Es ist einfach rührend wie er Jeans Nähe sucht – vielleicht neidvoll, wie er selbst sagt, aber nie missgünstig oder eitel. Als Jean sich für ein Kunstprojekt einfach sechs Leinwände schnappt, die Johnny mühevoll bespannt und grundiert hat, ist Johnny nur sauer, dass er nicht beim Tragen helfen durfte und danach sogar ein wenig stolz, dass er in dem Kunstwerk mit verewigt ist. Das macht die Besonderheit dieser seltsamen Freundschaft und dieses Romans aus. Eine Freundlichkeit oder Wohlgesonnenheit wie sie heute selten ist. Und ohne zu viel zu verraten: Am Ende zeigt sich, dass das Leben der anderen nie so vollkommen ist, wie es nach außen hin scheinen mag. Neid lohnt sich also nicht, einander etwas zu gönnen aber schon.

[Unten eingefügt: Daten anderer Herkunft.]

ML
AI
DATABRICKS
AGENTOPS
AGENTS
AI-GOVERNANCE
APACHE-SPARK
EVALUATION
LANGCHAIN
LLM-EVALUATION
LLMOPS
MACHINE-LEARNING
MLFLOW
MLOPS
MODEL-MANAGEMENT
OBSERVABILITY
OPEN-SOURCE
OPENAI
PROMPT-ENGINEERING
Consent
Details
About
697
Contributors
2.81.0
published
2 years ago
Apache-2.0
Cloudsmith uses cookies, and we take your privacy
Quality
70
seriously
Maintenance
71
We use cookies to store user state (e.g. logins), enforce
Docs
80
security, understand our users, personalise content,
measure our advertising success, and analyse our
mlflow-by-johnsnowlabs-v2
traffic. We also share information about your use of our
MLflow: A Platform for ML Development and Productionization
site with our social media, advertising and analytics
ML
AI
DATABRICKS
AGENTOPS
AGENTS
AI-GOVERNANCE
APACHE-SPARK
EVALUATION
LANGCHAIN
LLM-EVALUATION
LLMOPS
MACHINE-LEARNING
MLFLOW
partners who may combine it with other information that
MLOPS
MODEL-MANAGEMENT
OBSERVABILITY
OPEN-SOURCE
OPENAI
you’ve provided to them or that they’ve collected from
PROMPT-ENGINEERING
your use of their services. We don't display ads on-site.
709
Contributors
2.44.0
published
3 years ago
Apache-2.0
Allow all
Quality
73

Etwas schluffig Verträumtes findet sich auch im Sound von Jack Beauregard wieder. Für mich klingt der Roman jedenfalls wie der Song „You drew a line“…eine Linie ziehen – das hat ja auch im wortwörtlich an den Haaren herbeigezognem Sinne was mit Malerei zu tun, oder nicht? Ähhh, ja.

 

 

 

 

4 Kommentare zu “„Johnny und Jean“ von Teresa Präauer

  1. Ach, Johnny und Jean, stimmt, die waren ja auch unter meinen Herbsthighlights. Schön, endlich eine Besprechung zu diesem Roman zu finden. Noch dazu eine, die mich in meinem Wunsch, ihn zu lesen, bestärkt.

    … und, wow, was für ein toller Song! Ich wüsste, wenn ich mal zu Gast bei dir zu Hause wäre, würde ich nicht nur dein Bücher-, sondern auch dein CD-Regal durchstöbern, so feine Musik präsentierst du uns jedes Mal.